Wednesday, March 11, 2009

Magic Moment

I had my first doctor's visit yesterday evening. My appointment was scheduled for 4:00 so that Brent could be there. Unfortunately, since I was the last appointment of the day, the doctor was running a bit late. Thus, Brent had to leave for class by the time it was my turn. 

After the preliminaries, I got to meet my doctor. He came highly recommended, and I must say that after just 1 visit, I felt completely at ease. This is turning into a wonderful adventure. 

The best part: I got to hear a heartbeat! The doctor said that since it was still pretty early, he wasn't sure if he'd find anything, but he did. I don't know which of us was more excited, me or the doctor. It was a wonderful moment, to realize that the miracle of growing life is happening within my body. The fact that my body can sustain that little being is amazing. Yeah, I'm tired all the time and I think I may have a permanent hole in my esophagus due to the heartburn, but it's an adventure and an honor. I'm looking forward to witnessing the new miracles to come!

Saturday, March 7, 2009

Developing Empathy

One of my fondest childhood memories comes more in a montage than a single instance. Every summer, we looked forward to camping in Northern Arizona, usually with cousins. Now that I am older and have organized a few of these things myself, I recognize the tremendous amount of planning and work that goes into a camping trip (probably not as great when it's a regular occurrence, but still substantial). 

In my childhood, though, it was a chance for adventure and freedom. With my brothers and cousins, I enjoyed exploring, discovering, and imagining. One of my favorite memories from our camping trips is always reflecting on the time spent around the campfire. Dinner, singing, story telling - I loved it all. Unfortunately, my dear cousin Dani was always out with the sun. I don't know how much of the campfire experience she remembers because she was notorious for falling asleep as soon as the sun went down. 

I completely understand how she feels now. Since becoming pregnant, I now know exactly what it's like to not be able to keep my eyes open once the sun goes down. It's usually all I can do once I get home to land myself on the couch and not move for the next couple of hours until I crawl into bed.  

Dani, I feel ya!

Sunday, March 1, 2009

The World Must Be Peopled! (or, "It's Not So Easy Being Green")

I can't trust my sense of smell anymore, I'm tired all the time, and my diet now consists almost solely of saltines, applesauce, and Gatorade . . . yes the classic symptoms do indicate what you're thinking. We're expecting! (Not so much as you'd notice yet, but that will come).

 I've been sick enough that we couldn't really keep it quiet anymore. I'm only about 7 weeks along, but I wanted you to hear it from me. I haven't been neglecting the blog on purpose - I just haven't had the energy to possibly think about typing by the time I get home from work. 

As for now, I'm happy to say that I am still able to work. I haven't been so queasy that that is impossible. I just have to be careful about what I eat. And I have to eat at least every two hours. It's a learning process, for sure, but we're figuring it out. Brent has been an angel and has been very patient with me in my current state. I certainly couldn't do this without him. 

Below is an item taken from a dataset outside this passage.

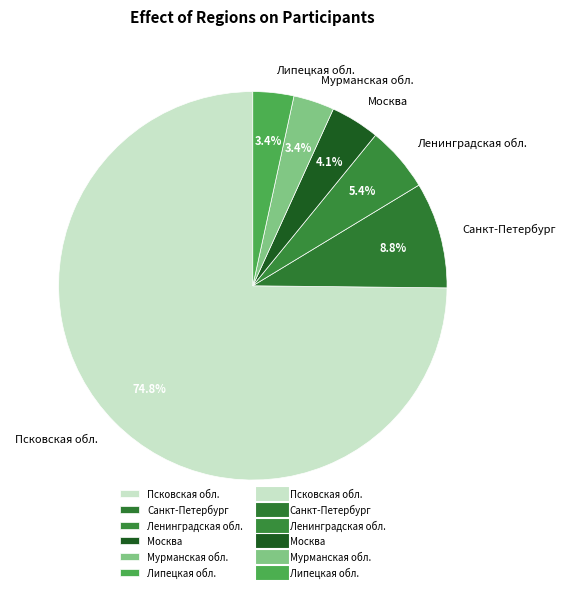

Which slice is the largest?

Псковская обл.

While feeling simultaneously thrilled and slightly overwhelmed at this new, life-changing responsibilty, Brent and I have been doing our best to plan ahead. We see a snag already. Currently our mattress resides on the floor. No problem for now, however, in a few month's time I am going to have considerable more difficulty getting onto and off of said mattress. And so begins our quest. 

We have several options. 1) Purchase box springs or foundations for the mattress. 2) Purchase a whole new bed set. Option number 2 looks most appealing to me. According to my father I'm going to be uncomfortable anyway, so we might as well make me as comfortably uncomfortable as possible. However, we have, as they say, champagne taste on a beer budget. Beds are expensive, especially if you're getting one of any quality whatsoever. We could afford a new queen size bed. However, the other concern is that my husband is exceedingly tall, and I'm not exactly petite, myself. Thus, I wonder about the logistics of the two of us fitting on a queen sized bed. We currently have a king size mattress. Oh, options, options. 

Being the frugal-minded person I am, I would push for new foundations . . . we can save for a new bed later. Brent says he would rather have me be comfortable. We'll see what we decide. There are just so many ways to spend the money we do make that sometimes it's hard to know what is the best decision.

I know this is getting to be one of those epistle-length posts, but I felt so clever yesterday, that I just had to share. We went to a local mattress factory yesterday (to research our options for the aforementioned problem). The owner gave us the run-down on everything and told us that they actually make the beds right there. 

Me, being my cheeky self, said, "oh, so if we buy our mattress here, you'll teach us how to fold those hospital-tight corners? I've always wanted to learn how to do that!" To which he replied, "No, I don't make beds here . . . I make . . . beds . . . " and then promptly turned a lovely shade of red as he hastily explained that that was his wife's job. Oh, too funny. We all left laughing.